The task: Give the count of lines in the data that include "roads", with no other words.

******

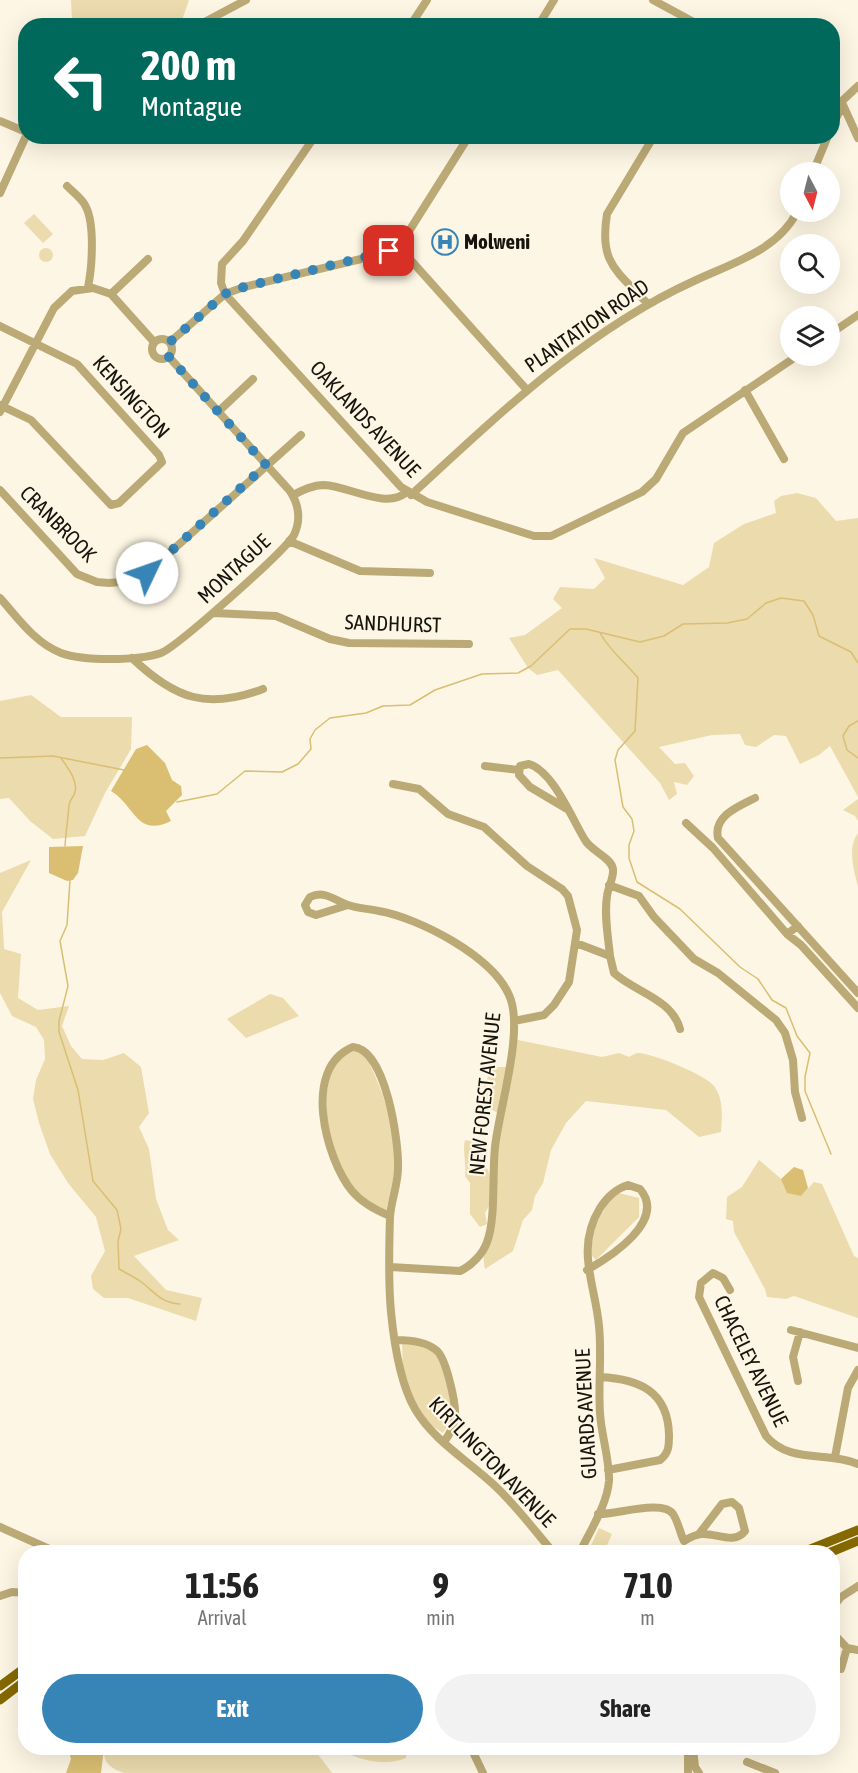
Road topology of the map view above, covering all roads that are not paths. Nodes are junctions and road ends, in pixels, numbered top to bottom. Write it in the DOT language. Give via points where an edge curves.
graph roads {
  1 [pos="246,0"];
  2 [pos="428,0"];
  3 [pos="554,0"];
  4 [pos="653,0"];
  5 [pos="212,18"];
  6 [pos="416,18"];
  7 [pos="543,18"];
  8 [pos="686,18"];
  9 [pos="858,86"];
  10 [pos="842,104"];
  11 [pos="840,108"];
  12 [pos="0,121"];
  13 [pos="18,130"];
  14 [pos="858,138"];
  15 [pos="22,144"];
  16 [pos="310,144"];
  17 [pos="464,144"];
  18 [pos="649,144"];
  19 [pos="825,144"];
  20 [pos="817,162"];
  21 [pos="67,186"];
  22 [pos="0,193"];
  23 [pos="791,222"];
  24 [pos="399,247"];
  25 [pos="148,259"];
  26 [pos="88,287"];
  27 [pos="111,294"];
  28 [pos="225,294"];
  29 [pos="647,303"];
  30 [pos="858,315"];
  31 [pos="0,326"];
  32 [pos="840,327"];
  33 [pos="36,342"];
  34 [pos="154,342"];
  35 [pos="170,342"];
  36 [pos="169,357"];
  37 [pos="782,366"];
  38 [pos="253,379"];
  39 [pos="527,390"];
  40 [pos="745,390"];
  41 [pos="1,408"];
  42 [pos="219,411"];
  43 [pos="301,435"];
  44 [pos="784,459"];
  45 [pos="266,465"];
  46 [pos="0,490"];
  47 [pos="409,493"];
  48 [pos="293,495"];
  49 [pos="290,541"];
  50 [pos="430,573"];
  51 [pos="0,598"];
  52 [pos="214,613"];
  53 [pos="469,644"];
  54 [pos="132,658"];
  55 [pos="263,688"];
  56 [pos="485,766"];
  57 [pos="519,770"];
  58 [pos="393,784"];
  59 [pos="756,798"];
  60 [pos="567,809"];
  61 [pos="686,823"];
  62 [pos="609,885"];
  63 [pos="348,905"];
  64 [pos="798,926"];
  65 [pos="787,934"];
  66 [pos="576,944"];
  67 [pos="610,956"];
  68 [pos="858,993"];
  69 [pos="858,1008"];
  70 [pos="514,1021"];
  71 [pos="680,1029"];
  72 [pos="802,1118"];
  73 [pos="390,1216"];
  74 [pos="390,1267"];
  75 [pos="587,1270"];
  76 [pos="730,1290"];
  77 [pos="396,1340"];
  78 [pos="858,1348"];
  79 [pos="858,1370"];
  80 [pos="600,1377"];
  81 [pos="798,1381"];
  82 [pos="444,1442"];
  83 [pos="835,1457"];
  84 [pos="858,1464"];
  85 [pos="608,1470"];
  86 [pos="598,1514"];
  87 [pos="0,1527"];
  88 [pos="858,1530"];
  89 [pos="699,1534"];
  90 [pos="858,1541"];
  91 [pos="40,1545"];
  92 [pos="547,1545"];
  93 [pos="583,1545"];
  94 [pos="820,1545"];
  95 [pos="840,1548"];
  96 [pos="858,1586"];
  97 [pos="18,1592"];
  98 [pos="0,1596"];
  99 [pos="840,1599"];
  100 [pos="840,1641"];
  101 [pos="847,1648"];
  102 [pos="858,1650"];
  103 [pos="841,1669"];
  104 [pos="18,1673"];
  105 [pos="0,1686"];
  106 [pos="18,1686"];
  107 [pos="0,1700"];
  108 [pos="474,1755"];
  109 [pos="688,1755"];
  110 [pos="694,1755"];
  111 [pos="747,1762"];
  112 [pos="483,1773"];
  113 [pos="688,1773"];
  114 [pos="699,1773"];
  115 [pos="775,1773"];
  1 -- 5 [label="street"];
  2 -- 6 [label="street"];
  3 -- 7 [label="street"];
  4 -- 8 [label="street"];
  9 -- 10 [label="street"];
  10 -- 11 [label="street"];
  10 -- 14 [label="street"];
  12 -- 13 [label="street"];
  15 -- 22 [label="street"];
  16 -- 28 [label="street" via="243,241 222,264"];
  17 -- 24 [label="street"];
  18 -- 29 [label="street" via="607,214 605,225 608,260"];
  19 -- 20 [label="street"];
  21 -- 26 [label="street" via="88,214 93,254"];
  23 -- 29 [label="street, PLANTATION ROAD" via="769,245"];
  24 -- 28 [label="street"];
  24 -- 39 [label="street"];
  25 -- 27 [label="street"];
  26 -- 27 [label="street"];
  26 -- 33 [label="street" via="59,300"];
  27 -- 34 [label="street"];
  28 -- 35 [label="street"];
  28 -- 47 [label="street, OAKLANDS AVENUE" via="364,449"];
  29 -- 39 [label="street, PLANTATION ROAD"];
  30 -- 32 [label="street"];
  31 -- 33 [label="street"];
  33 -- 41 [label="street"];
  33 -- 41 [label="street, KENSINGTON" via="77,364 159,455 161,464 111,505 31,420"];
  34 -- 35 [label="street"];
  34 -- 36 [label="street" via="154,356"];
  35 -- 36 [label="street"];
  36 -- 42 [label="street"];
  37 -- 40 [label="street, OAKLANDS AVENUE"];
  38 -- 42 [label="street"];
  39 -- 47 [label="street, PLANTATION ROAD"];
  40 -- 44 [label="street"];
  40 -- 47 [label="street, OAKLANDS AVENUE" via="682,433 656,478 642,492 551,536 534,536 434,505"];
  42 -- 45 [label="street"];
  43 -- 45 [label="street"];
  45 -- 46 [label="street, CRANBROOK" via="143,576 124,582 92,580 73,571"];
  45 -- 48 [label="street"];
  47 -- 48 [label="street" via="388,498 324,485"];
  48 -- 49 [label="street, MONTAGUE" via="298,522"];
  49 -- 50 [label="street" via="360,571"];
  49 -- 52 [label="street, MONTAGUE"];
  51 -- 54 [label="street, MONTAGUE" via="39,640 59,652 81,657"];
  52 -- 53 [label="street, SANDHURST" via="276,616 349,643"];
  52 -- 54 [label="street, MONTAGUE" via="164,651"];
  54 -- 55 [label="street" via="172,687 201,699 227,700"];
  56 -- 57 [label="street"];
  57 -- 60 [label="street" via="520,778 531,788"];
  57 -- 60 [label="street" via="526,763 540,768"];
  58 -- 66 [label="street" via="418,789 448,814 484,827 530,869 565,891 576,920"];
  59 -- 64 [label="street" via="720,820 717,835"];
  60 -- 62 [label="street" via="587,844 612,865"];
  61 -- 65 [label="street" via="713,848"];
  62 -- 67 [label="street" via="606,910"];
  62 -- 72 [label="street" via="639,896 693,959 718,973 776,1020 785,1033 793,1060"];
  63 -- 63 [label="street, NEW FOREST AVENUE" via="316,915 310,914 305,905 310,897 321,894"];
  63 -- 70 [label="street, NEW FOREST AVENUE" via="413,919 448,938 503,984 512,1001"];
  64 -- 65 [label="street"];
  64 -- 68 [label="street"];
  65 -- 69 [label="street"];
  66 -- 67 [label="street"];
  66 -- 70 [label="street" via="570,980 554,1005 536,1018"];
  67 -- 71 [label="street" via="614,973 663,1005 676,1018"];
  70 -- 74 [label="street, NEW FOREST AVENUE" via="495,1145 489,1236 484,1248 469,1265 456,1272"];
  73 -- 73 [label="street, KIRTLINGTON AVENUE" via="399,1163 392,1109 370,1059 363,1050 353,1047 341,1056 327,1079 322,1099 323,1123 332,1154 351,1190 367,1205"];
  73 -- 74 [label="street, KIRTLINGTON AVENUE"];
  74 -- 77 [label="street, KIRTLINGTON AVENUE"];
  75 -- 75 [label="street, GUARDS AVENUE" via="588,1234 606,1199 624,1186 640,1189 647,1211 638,1229 618,1251"];
  75 -- 80 [label="street, GUARDS AVENUE" via="599,1327"];
  76 -- 83 [label="street, CHACELEY AVENUE" via="720,1275 713,1273 701,1283 699,1297 762,1431 785,1451"];
  77 -- 82 [label="street, KIRTLINGTON AVENUE" via="413,1406"];
  77 -- 82 [label="street" via="423,1343 440,1354 455,1410 452,1428"];
  78 -- 81 [label="street" via="796,1331 793,1357"];
  79 -- 83 [label="street" via="848,1388"];
  80 -- 85 [label="street, GUARDS AVENUE" via="601,1431"];
  80 -- 85 [label="street" via="632,1381 645,1387 664,1407 669,1430 669,1449 660,1460"];
  82 -- 92 [label="street, KIRTLINGTON AVENUE" via="500,1490"];
  83 -- 84 [label="street, CHACELEY AVENUE"];
  85 -- 86 [label="street, GUARDS AVENUE"];
  86 -- 89 [label="street" via="648,1507 667,1509 674,1514 684,1541"];
  86 -- 93 [label="street, GUARDS AVENUE"];
  87 -- 91 [label="street"];
  88 -- 94 [label="main road"];
  89 -- 89 [label="street" via="731,1538 741,1535 745,1528 739,1508 732,1502 722,1504"];
  90 -- 95 [label="main road"];
  96 -- 99 [label="street"];
  97 -- 98 [label="street"];
  100 -- 101 [label="street"];
  101 -- 102 [label="street"];
  101 -- 103 [label="street"];
  104 -- 105 [label="main road"];
  106 -- 107 [label="main road"];
  108 -- 112 [label="street"];
  109 -- 113 [label="street"];
  110 -- 114 [label="street"];
  111 -- 115 [label="street"];
}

******

Answer box: 2